Vaquinha para calçar a rua
Só naquele tempo para os moradores fazer vaquinha pra pagar o que devia ser serviço público. A avenida nos anos 60 era de terra batida. Em algumas partes, quando chovia, formava uma lagoa, enchia de sapo. A gente se juntou e calçamos a avenida. No período das obras foram feitas grandes escavações e morreram alguns operários soterrados. Foi um negócio pesado. Marcou a gente.

Da Bossa aos Beatles
Descobrimos a Bossa Nova e os Beatles na Afonso Pena. Cláudio Freire tinha uma sensibilidade musical grande. Foi ele que mostrou João Giberto pra gente. Lembro de pedir um violão pra tocar Desafinado e mamãe não detestar a ideia. Ela não aguentava essa música, achava chata. Quando Dr. Roberto e Dona Lúcia saiam, seus filhos botam o som bem alto. A gente ficava dançando na sala. Também assisti bons shows na Afonso Pena, do Chico Buarque, por exemplo, lá no Clube do ABC. Também cheguei a me apresentar lá, tocando violão.

Folclore
Na esquina da rua com a jundiaí morou Djalma Maranhão. No Natal e no Carnaval vinham grupos folclóricos se apresentar em frente da sua casa, porque ele foi um prefeito que valorizou muito a cultura popular. No carnaval, vinha um bloco com os foliões montados em cima de burrinhos.

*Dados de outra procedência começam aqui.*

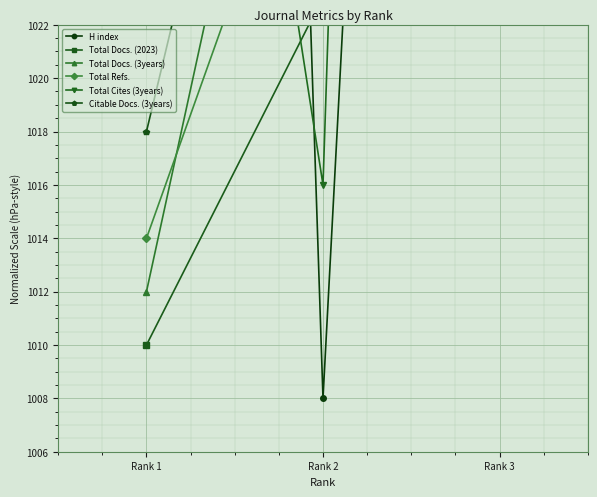

What is the total value across all series at Rank 2?

6167.7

Tudo isso eu acompanhava.

Acontecimentos históricos
Foi da Afonso Pena que acompanhamos o homem chegar a lua. Papai viu Dom Helder Câmara acenar pra ele na esquina. Soubemos do assassinato de John Kennedy. Soubemos da tomada de poder dos militares. Vimos acontecimentos históricos naquela comunidade. Criança ou adolescente, eu fiquei sabendo dessas coisas ao ouvir os mais velhos conversando. E também quando fiquei maior de idade, já na Faculdade de Jornalismo Eloy de Souza, aqui do lado, ou quando quando comprava a nova edição do jornal, que o jornaleiro, Cambraia anunciava com seus gritos guturais, mastigando as palavras.

Oscar Freire papa-jerimum
A Afonso Pena, apesar de ter um charme, está desfigurada. Em Natal não tem uma tradição de preservação da memória, do patrimônio. E a Afonso Pena é uma rua nova. Suas casas, nem todas tinham uma arquitetura marcante e as que tinham não tiveram tempo de se firmar. Lamento o crescimento desordenada da cidade, sem preocupação estética, mas não podemos parar o tempo. As cidades se transformam. Hoje a Afonso Pena é a Oscar Freire de Natal, rua com charme e lojinhas bem decoradas. Mas com toda essa crise que estamos atravessando, vemos que existe uma dificuldade muito grande dos lojistas se manterem. Tem muito comércio fechando, muitos espaços parados. Espero que a situação melhore.